While his football business acumen is wide-ranging, Scudamore’s specific experience in negotiating increasingly lucrative television deals for the EPL can only be of benefit to the A-League as it confronts a rapidly changing broadcast landscape at a time when ratings on Fox Sports are nosediving and general interest is flagging.
Seven’s Jockey Cam takes viewers closer to the action on track
Seven Horse Racing unveiled Live Jockey Cam on Caulfield Guineas Day, bringing fans closer to the action than ever before.
Live Jockey Cam was used in six races last Saturday and will be used on Saturday at Caulfield Cup Day and the following week at Cox Plate Day, with both feature meetings shown live and free across the screens of Seven.

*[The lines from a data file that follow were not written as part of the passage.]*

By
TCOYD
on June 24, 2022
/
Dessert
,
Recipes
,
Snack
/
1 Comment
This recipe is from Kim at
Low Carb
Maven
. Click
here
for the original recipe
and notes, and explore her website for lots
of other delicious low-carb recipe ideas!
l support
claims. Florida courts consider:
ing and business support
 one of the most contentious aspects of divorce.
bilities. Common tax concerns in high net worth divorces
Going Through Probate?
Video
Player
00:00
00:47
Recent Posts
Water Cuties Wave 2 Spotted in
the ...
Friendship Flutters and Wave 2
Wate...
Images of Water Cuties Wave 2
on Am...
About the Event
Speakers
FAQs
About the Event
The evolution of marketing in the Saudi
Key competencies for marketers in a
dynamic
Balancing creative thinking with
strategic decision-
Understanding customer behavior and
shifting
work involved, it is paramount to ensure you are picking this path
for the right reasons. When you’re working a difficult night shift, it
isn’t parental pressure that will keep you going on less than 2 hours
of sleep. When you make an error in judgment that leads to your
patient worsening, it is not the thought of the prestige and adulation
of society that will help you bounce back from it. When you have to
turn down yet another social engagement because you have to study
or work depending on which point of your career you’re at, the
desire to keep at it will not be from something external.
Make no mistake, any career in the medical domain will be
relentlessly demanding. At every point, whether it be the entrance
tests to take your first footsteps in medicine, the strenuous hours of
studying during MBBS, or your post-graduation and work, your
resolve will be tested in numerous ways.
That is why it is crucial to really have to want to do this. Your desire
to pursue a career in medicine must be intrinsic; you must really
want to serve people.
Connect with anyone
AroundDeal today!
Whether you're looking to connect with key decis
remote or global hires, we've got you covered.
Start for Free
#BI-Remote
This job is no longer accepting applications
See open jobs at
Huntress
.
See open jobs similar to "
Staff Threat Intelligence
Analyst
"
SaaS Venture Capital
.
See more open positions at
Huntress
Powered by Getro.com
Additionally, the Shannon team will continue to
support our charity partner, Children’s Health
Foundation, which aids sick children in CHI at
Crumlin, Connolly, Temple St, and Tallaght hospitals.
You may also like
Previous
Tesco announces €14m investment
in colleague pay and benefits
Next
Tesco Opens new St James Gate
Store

This follows a long period of jockey cam development by Seven Racing, Telstra Broadcast Services, Chris Symons and the RVL stewards.
Racing Victoria has been supportive of broadcast innovation and worked closely with Seven Racing throughout the approval process of Live Jockey Cam to ensure safety and integrity were maintained.
Seven also acknowledged the support of the jockeys who wore the camera on Saturday, including Ben Melham, Jamie Kah, Cory Parish, Michael Dee and the stables of Busuttin Racing, Brunton Racing and Nick Ryan Racing, while Craig Williams and Lindsay Park Racing have both been long-time supporters of jockey cam.
Managing director Seven Melbourne and head of network sport Lewis Martin commented:
“We’re always looking for new ways to take our viewers as close to the action as possible, so coming up with a jockey cam that could be used live during races was something we worked damn hard to add to our racing coverage.
“We’re rapt we can now effectively put our viewers in the jockey’s saddle during races, giving them a vantage point previously enjoyed only by racing’s best riders.”